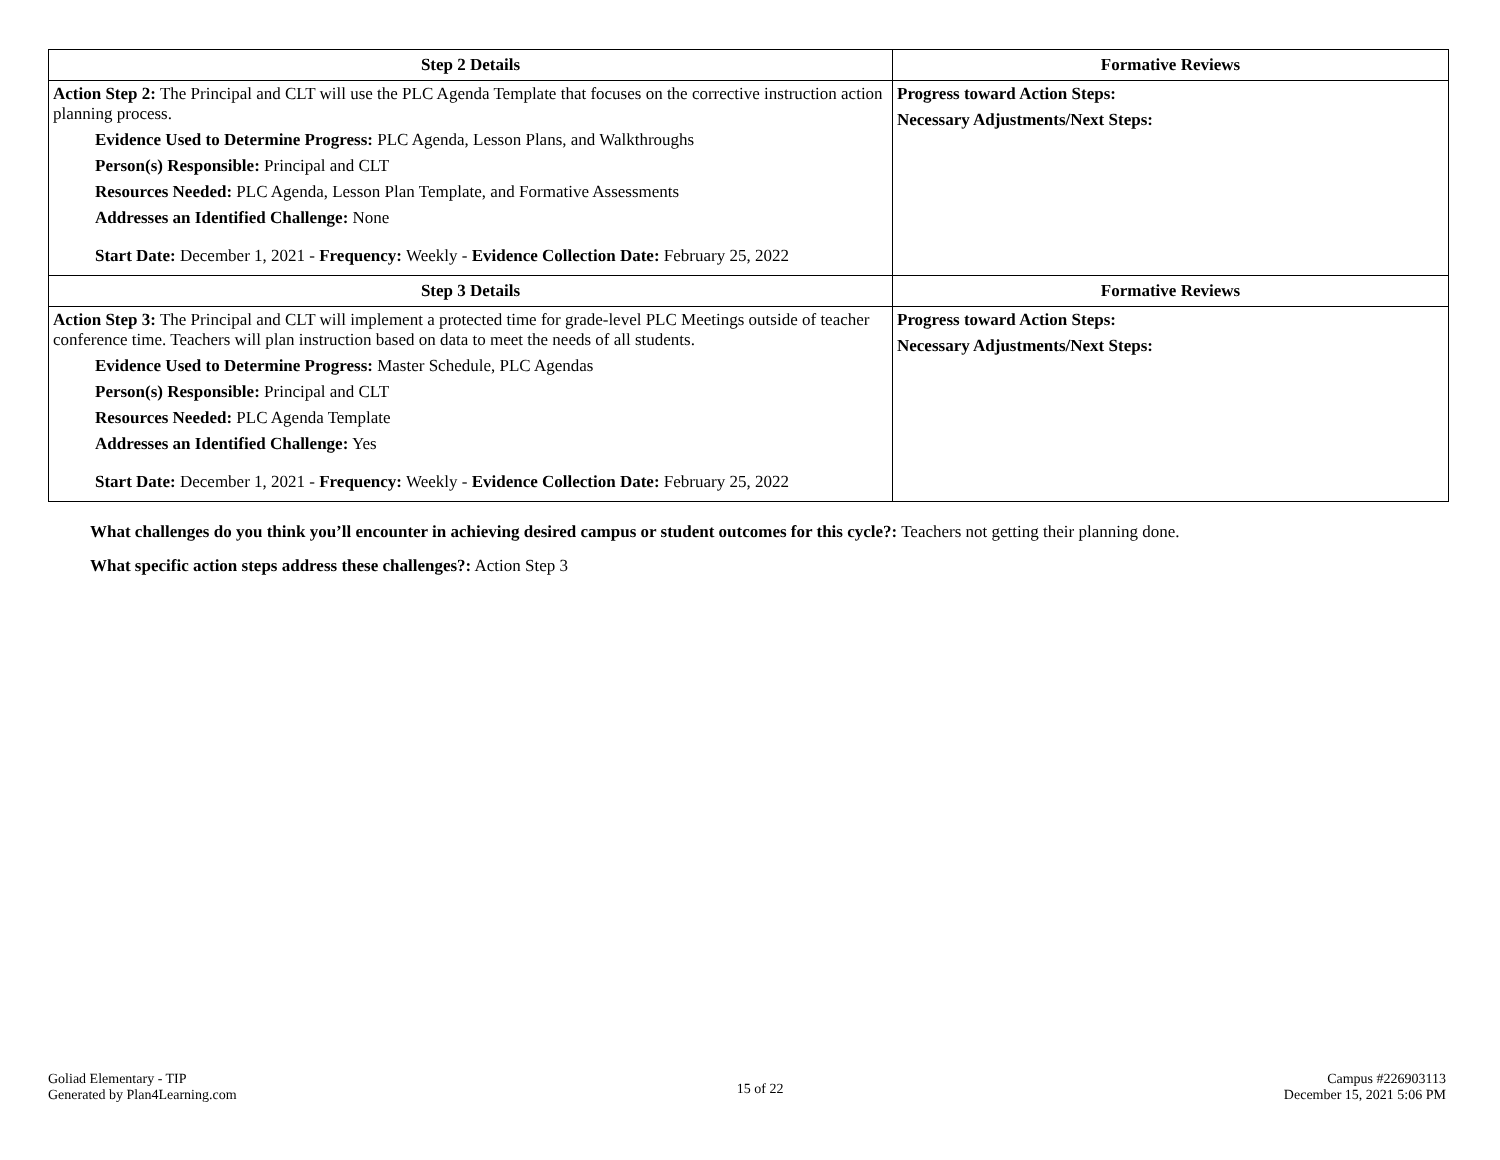| Step 2 Details | Formative Reviews |
| --- | --- |
| Action Step 2: The Principal and CLT will use the PLC Agenda Template that focuses on the corrective instruction action planning process. Evidence Used to Determine Progress: PLC Agenda, Lesson Plans, and Walkthroughs Person(s) Responsible: Principal and CLT Resources Needed: PLC Agenda, Lesson Plan Template, and Formative Assessments Addresses an Identified Challenge: None Start Date: December 1, 2021 - Frequency: Weekly - Evidence Collection Date: February 25, 2022 | Progress toward Action Steps: Necessary Adjustments/Next Steps: |
| Step 3 Details | Formative Reviews |
| Action Step 3: The Principal and CLT will implement a protected time for grade-level PLC Meetings outside of teacher conference time. Teachers will plan instruction based on data to meet the needs of all students. Evidence Used to Determine Progress: Master Schedule, PLC Agendas Person(s) Responsible: Principal and CLT Resources Needed: PLC Agenda Template Addresses an Identified Challenge: Yes Start Date: December 1, 2021 - Frequency: Weekly - Evidence Collection Date: February 25, 2022 | Progress toward Action Steps: Necessary Adjustments/Next Steps: |
What challenges do you think you’ll encounter in achieving desired campus or student outcomes for this cycle?: Teachers not getting their planning done.
What specific action steps address these challenges?: Action Step 3
Goliad Elementary - TIP
Generated by Plan4Learning.com
15 of 22
Campus #226903113
December 15, 2021 5:06 PM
____________________
Work required — If a line in the material contains the word "planning", copy that line.

Task result —
| Action Step 2: The Principal and CLT will use the PLC Agenda Template that focuses on the corrective instruction action planning process. Evidence Used to Determine Progress: PLC Agenda, Lesson Plans, and Walkthroughs Person(s) Responsible: Principal and CLT Resources Needed: PLC Agenda, Lesson Plan Template, and Formative Assessments Addresses an Identified Challenge: None Start Date: December 1, 2021 - Frequency: Weekly - Evidence Collection Date: February 25, 2022 | Progress toward Action Steps: Necessary Adjustments/Next Steps: |
What challenges do you think you’ll encounter in achieving desired campus or student outcomes for this cycle?: Teachers not getting their planning done.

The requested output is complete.